▼▼▼
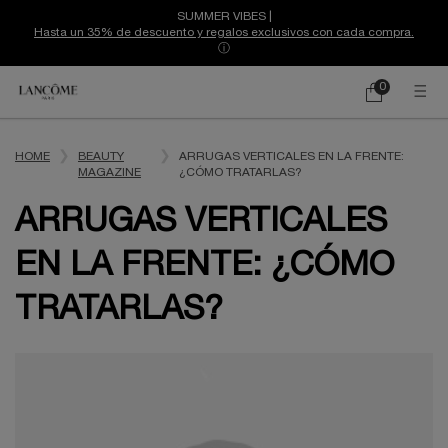
SUMMER VIBES |
Hasta un 35% de descuento y regalos exclusivos con cada compra.
ⓘ
0
Mi
0 producto
cesta
Contenido principal
HOME
BEAUTY
ARRUGAS VERTICALES EN LA FRENTE:
MAGAZINE
¿CÓMO TRATARLAS?
ARRUGAS VERTICALES
EN LA FRENTE: ¿CÓMO
TRATARLAS?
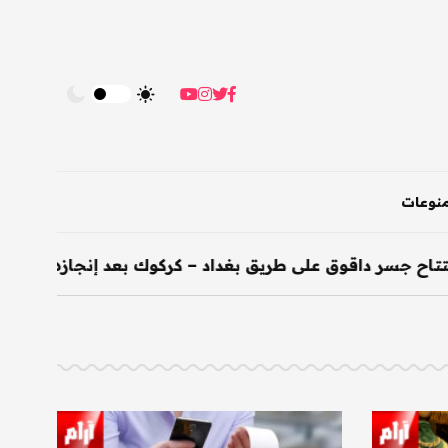
نوعات
 داقوق على طريق بغداد – كركوك بعد إنجازه خلال 200 يوم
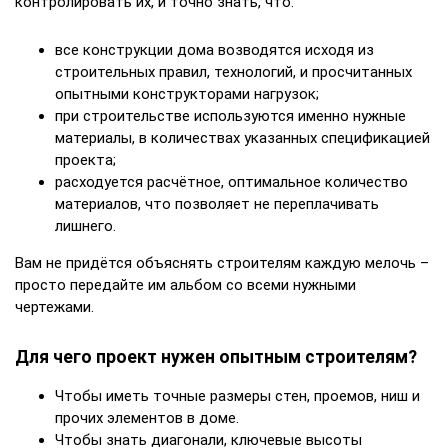
контролировать их, и точно знать, что:
все конструкции дома возводятся исходя из
строительных правил, технологий, и просчитанных
опытными конструкторами нагрузок;
при строительстве используются именно нужные
материалы, в количествах указанных спецификацией
проекта;
расходуется расчётное, оптимальное количество
материалов, что позволяет не переплачивать
лишнего.
Вам не придётся объяснять строителям каждую мелочь –
просто передайте им альбом со всеми нужными
чертежами.
Для чего проект нужен опытным строителям?
Чтобы иметь точные размеры стен, проемов, ниш и
прочих элементов в доме.
Чтобы знать диагонали, ключевые высоты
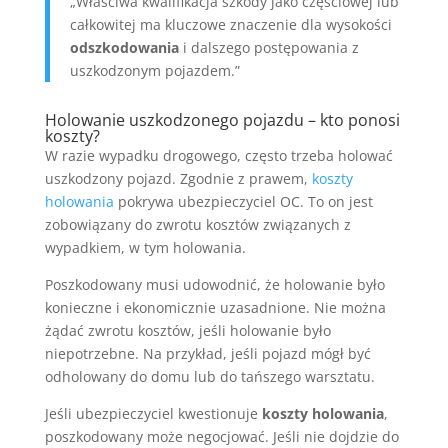
„Właściwa kwalifikacja szkody jako częściowej lub
całkowitej ma kluczowe znaczenie dla wysokości
odszkodowania
i dalszego postępowania z
uszkodzonym pojazdem.”
Holowanie uszkodzonego pojazdu – kto ponosi
koszty?
W razie wypadku drogowego, często trzeba holować
uszkodzony pojazd. Zgodnie z prawem,
koszty
holowania
pokrywa ubezpieczyciel OC. To on jest
zobowiązany do zwrotu kosztów związanych z
wypadkiem, w tym holowania.
Poszkodowany musi udowodnić, że holowanie było
konieczne i ekonomicznie uzasadnione. Nie można
żądać zwrotu kosztów, jeśli holowanie było
niepotrzebne. Na przykład, jeśli pojazd mógł być
odholowany do domu lub do tańszego warsztatu.
Jeśli ubezpieczyciel kwestionuje
koszty holowania
,
poszkodowany może negocjować. Jeśli nie dojdzie do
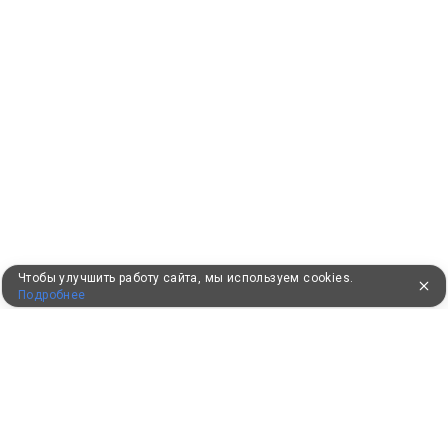
Чтобы улучшить работу сайта, мы используем cookies.
Подробнее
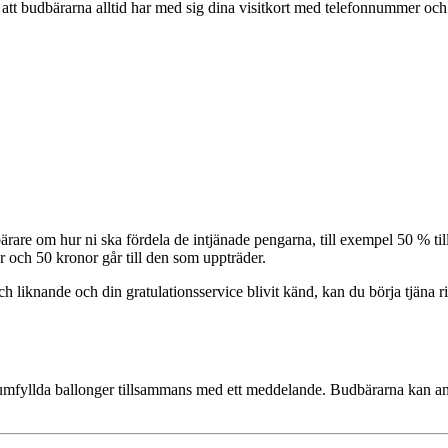
l att budbärarna alltid har med sig dina visitkort med telefonnummer och
re om hur ni ska fördela de intjänade pengarna, till exempel 50 % till
 och 50 kronor går till den som uppträder.
 liknande och din gratulationsservice blivit känd, kan du börja tjäna rik
liumfyllda ballonger tillsammans med ett meddelande. Budbärarna kan an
▲▲▲
*EXERCISE REQUIREMENTS*. Text only, please: give the listing again word for word with no images.

*ANSWER FOR THE TASK*.
SUMMER VIBES |
Hasta un 35% de descuento y regalos exclusivos con cada compra.
ⓘ
0
Mi
0 producto
cesta
Contenido principal
HOME
BEAUTY
ARRUGAS VERTICALES EN LA FRENTE:
MAGAZINE
¿CÓMO TRATARLAS?
ARRUGAS VERTICALES
EN LA FRENTE: ¿CÓMO
TRATARLAS?
نوعات
 داقوق على طريق بغداد – كركوك بعد إنجازه خلال 200 يوم
контролировать их, и точно знать, что:
все конструкции дома возводятся исходя из
строительных правил, технологий, и просчитанных
опытными конструкторами нагрузок;
при строительстве используются именно нужные
материалы, в количествах указанных спецификацией
проекта;
расходуется расчётное, оптимальное количество
материалов, что позволяет не переплачивать
лишнего.
Вам не придётся объяснять строителям каждую мелочь –
просто передайте им альбом со всеми нужными
чертежами.
Для чего проект нужен опытным строителям?
Чтобы иметь точные размеры стен, проемов, ниш и
прочих элементов в доме.
Чтобы знать диагонали, ключевые высоты
„Właściwa kwalifikacja szkody jako częściowej lub
całkowitej ma kluczowe znaczenie dla wysokości
odszkodowania
i dalszego postępowania z
uszkodzonym pojazdem.”
Holowanie uszkodzonego pojazdu – kto ponosi
koszty?
W razie wypadku drogowego, często trzeba holować
uszkodzony pojazd. Zgodnie z prawem,
koszty
holowania
pokrywa ubezpieczyciel OC. To on jest
zobowiązany do zwrotu kosztów związanych z
wypadkiem, w tym holowania.
Poszkodowany musi udowodnić, że holowanie było
konieczne i ekonomicznie uzasadnione. Nie można
żądać zwrotu kosztów, jeśli holowanie było
niepotrzebne. Na przykład, jeśli pojazd mógł być
odholowany do domu lub do tańszego warsztatu.
Jeśli ubezpieczyciel kwestionuje
koszty holowania
,
poszkodowany może negocjować. Jeśli nie dojdzie do
Чтобы улучшить работу сайта, мы используем cookies.
Подробнее
l att budbärarna alltid har med sig dina visitkort med telefonnummer och
re om hur ni ska fördela de intjänade pengarna, till exempel 50 % till
 och 50 kronor går till den som uppträder.
 liknande och din gratulationsservice blivit känd, kan du börja tjäna rik
liumfyllda ballonger tillsammans med ett meddelande. Budbärarna kan an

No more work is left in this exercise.